Collins: ``The middle school kids who were smoking, they still thought it was cool and that’s why they smoked, they thought it made them look older and be cool, but by the time we got to high school kids for our focus groups, the high schoolers already wanted to quit. They had noticed that they were sort of the pariah in high school, it sort of separated them from the pack.’’
Boles Welsh: ``You know we’re not talking about kids who you’ll find most traditionally involved in school activities. Or other types of traditional activities, so T2BX was designed to reach them, where they’re at. It’s designed to speak to them in a way that’s very familiar and casual, and quick texts.’’
When teenagers text in they are connected with a real person and going forward get a combination of live and automated messages, depending on the situation.

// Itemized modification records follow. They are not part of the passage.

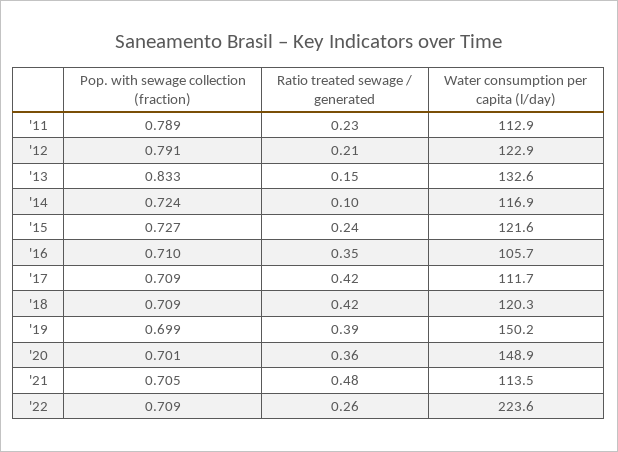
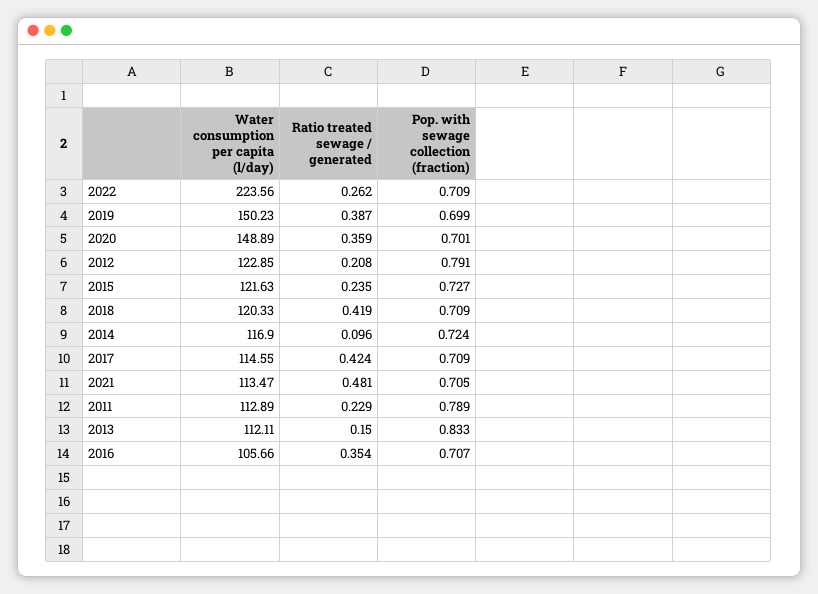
  {
    "Pop. with sewage collection (fraction)": {
      "'11": 0.789,
      "'12": 0.791,
      "'13": 0.833,
      "'14": 0.724,
      "'15": 0.727,
-     "'16": 0.71,
+     "'16": 0.707,
      "'17": 0.709,
      "'18": 0.709,
      "'19": 0.699,
      "'20": 0.701,
      "'21": 0.705,
      "'22": 0.709
    },
    "Ratio treated sewage / generated": {
      "'11": 0.229,
      "'12": 0.208,
      "'13": 0.15,
      "'14": 0.096,
      "'15": 0.235,
      "'16": 0.354,
      "'17": 0.424,
      "'18": 0.419,
      "'19": 0.387,
      "'20": 0.359,
      "'21": 0.481,
      "'22": 0.262
    },
    "Water consumption per capita (l/day)": {
      "'11": 112.89,
      "'12": 122.85,
-     "'13": 132.6,
+     "'13": 112.11,
      "'14": 116.9,
      "'15": 121.63,
      "'16": 105.66,
-     "'17": 111.7,
+     "'17": 114.55,
      "'18": 120.33,
      "'19": 150.23,
      "'20": 148.89,
      "'21": 113.47,
      "'22": 223.56
    }
  }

Collins: ``That’s a big part of what makes T2BX unique: there is a person there, it’s half and half, there’s an automated system that handles most o the basic communications, but if that youth needs to reach someone and needs talk to someone, they can, there’s someone there.
Boles Welsh: ``When they type in the word crave, they’ll be sent a short, funny, silly video on You Tube to get them through the current distraction.’’
Hummel: ``And that’s all done through texting.’’
Boles Welsh: ``All done through texting.’’
Hummel: ``So even the initial questionnaire and everything else.’’
Boles Welsh: ``Everything.’’
Hummel: ``There’s a little method to that madness, isn’t there?’’
Boles Welsh: ``Yeah, absolutely.’’
Hummel: ``You’re not going to have some kid sit down at a table and fill out of a form, right?’’
Boles Welsh: ``No, we have a short code. It’s the medium they’re most comfortable with.’’
And it’s not just cigarettes teenagers these days.
Collins: ``E-cigarettes, flavored cigars, all sorts of tobacco products have creeped up with nice flavors and enticing candy-like wrappers. And as those things sort of hit the market and become more popular youth start to use those more frequently. So we do have our work cut out for us.’’
The Department of Health’s goal is to reach 10 percent of youth smokers in the target age of 13-18.
Through the first five months of the program it met 81 percent of that goal.
That translates to about 260 participants so far.
The Department finished the first phase of the program June 30th. It will use the summer to analyze data - including all of the text conversations by participants - and tweak the program, with a relaunch date in September.
So what have they found so far?
Boles Welsh: ``There’s about 21 active days that a youth will participate in the program. And very preliminarily we see those youth who are moving through the program in the way we had designed the program to work, meaning that they’re answering back to the texts they received, giving us either a quit date or helping us to understand which stage of change they’re in, for those who are using the program in the way it was designed - that about almost 40 percent are moving from one stage of change to another. Now they’re estimating you know maybe a dozen quit attempts before you can actually quit tobacco; so if we successful in moving someone who has never thought of quitting into someone who wants to start to think about a plan. That’s really how cessation works: you’re slowly moving people through a process that hopefully one day will end in a quit attempt.’’
The CVS grant will also allow the United Way to run anti-tobacco youth trainings programs beginning in the fall. Their goal is to build a statewide network of young people promoting a smoke-free lifestyle.
Hummel: ``Are other states looking at you?’’
Boles Welsh: ``Absolutely, they’re really curious - we have several states who want to hear after we do our first round of evaluation, to hear how this went.’’
And the goal remains the same:
Collins: ``We wanted youth to be able to subscribe, text in, get distractions and get encouragement when they needed it and feel like they had a coach or a buddy who was there and had their back.’’
In Providence, Jim Hummel for The Rhode Island Spotlight.